→ **YOUR GOAL**: Everything in the data below except the pictures must be repeated word for word.

[[ PROVIDED INFORMATION, beginning ]]

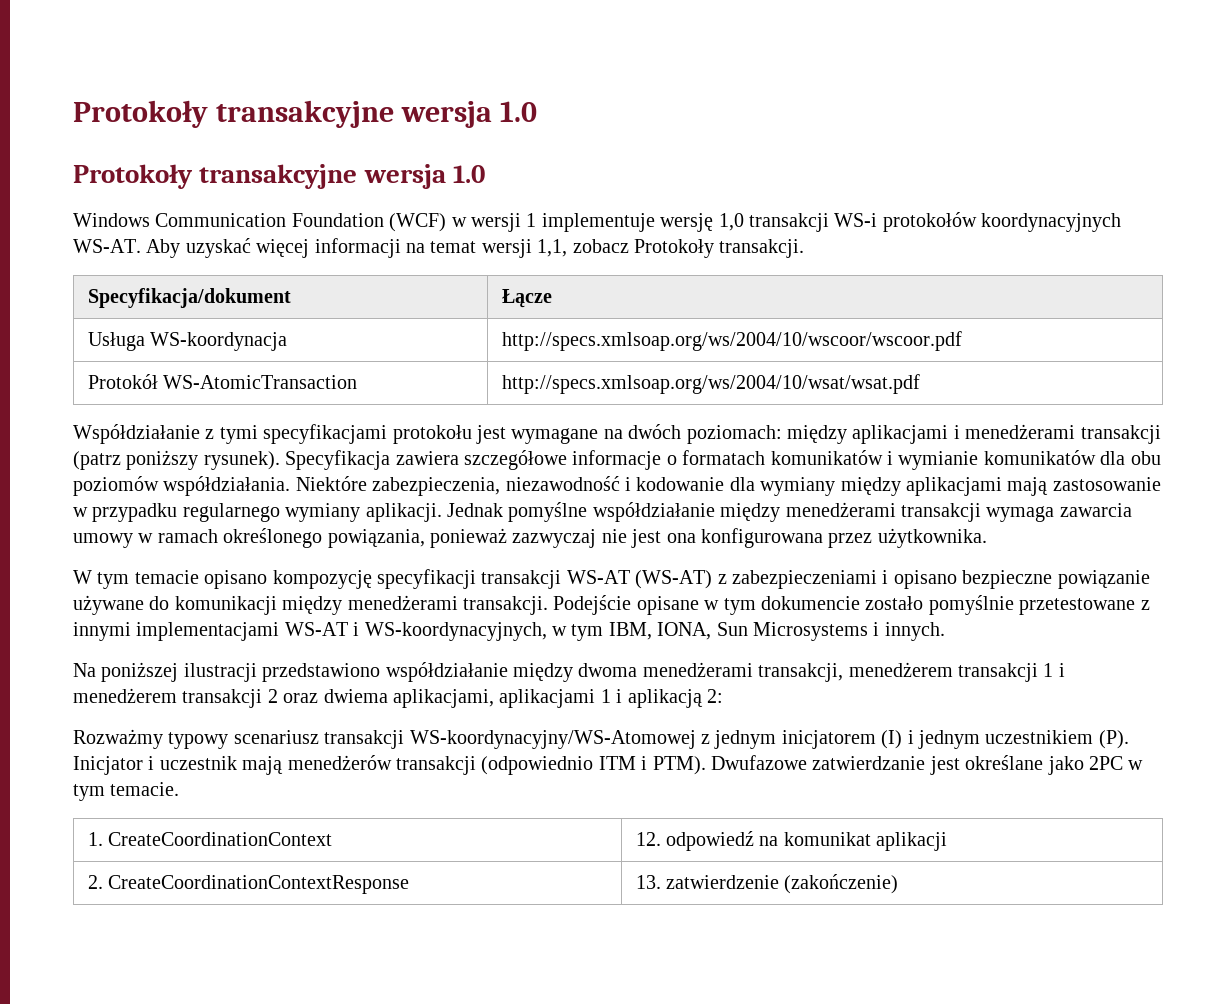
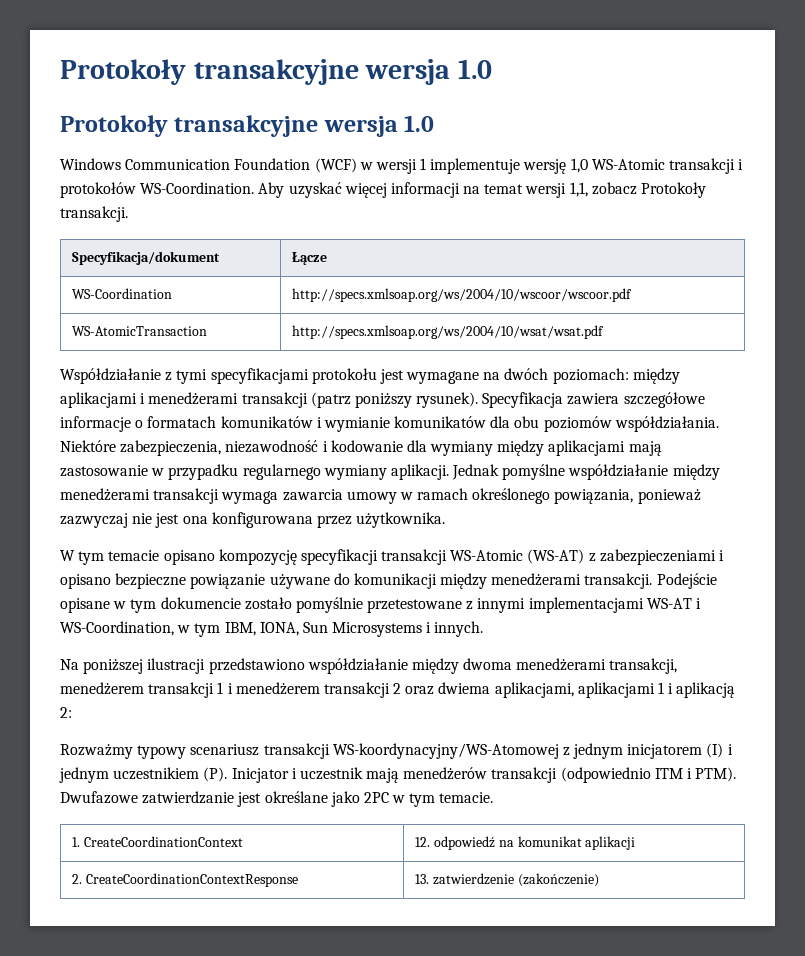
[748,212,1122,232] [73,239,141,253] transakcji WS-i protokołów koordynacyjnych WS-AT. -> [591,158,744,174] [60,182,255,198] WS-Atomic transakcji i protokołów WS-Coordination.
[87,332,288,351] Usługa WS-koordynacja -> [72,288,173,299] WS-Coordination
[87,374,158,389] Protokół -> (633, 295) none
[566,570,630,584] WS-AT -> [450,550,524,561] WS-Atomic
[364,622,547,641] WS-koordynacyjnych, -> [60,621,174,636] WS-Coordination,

[[ PROVIDED INFORMATION, end ]]

→ **RESPONSE TO THIS EXERCISE**:
[748,212,1122,232] [73,239,141,253] transakcji WS-i protokołów koordynacyjnych WS-AT. -> [591,158,744,174] [60,182,255,198] WS-Atomic transakcji i protokołów WS-Coordination.
[87,332,288,351] Usługa WS-koordynacja -> [72,288,173,299] WS-Coordination
[87,374,158,389] Protokół -> (633, 295) none
[566,570,630,584] WS-AT -> [450,550,524,561] WS-Atomic
[364,622,547,641] WS-koordynacyjnych, -> [60,621,174,636] WS-Coordination,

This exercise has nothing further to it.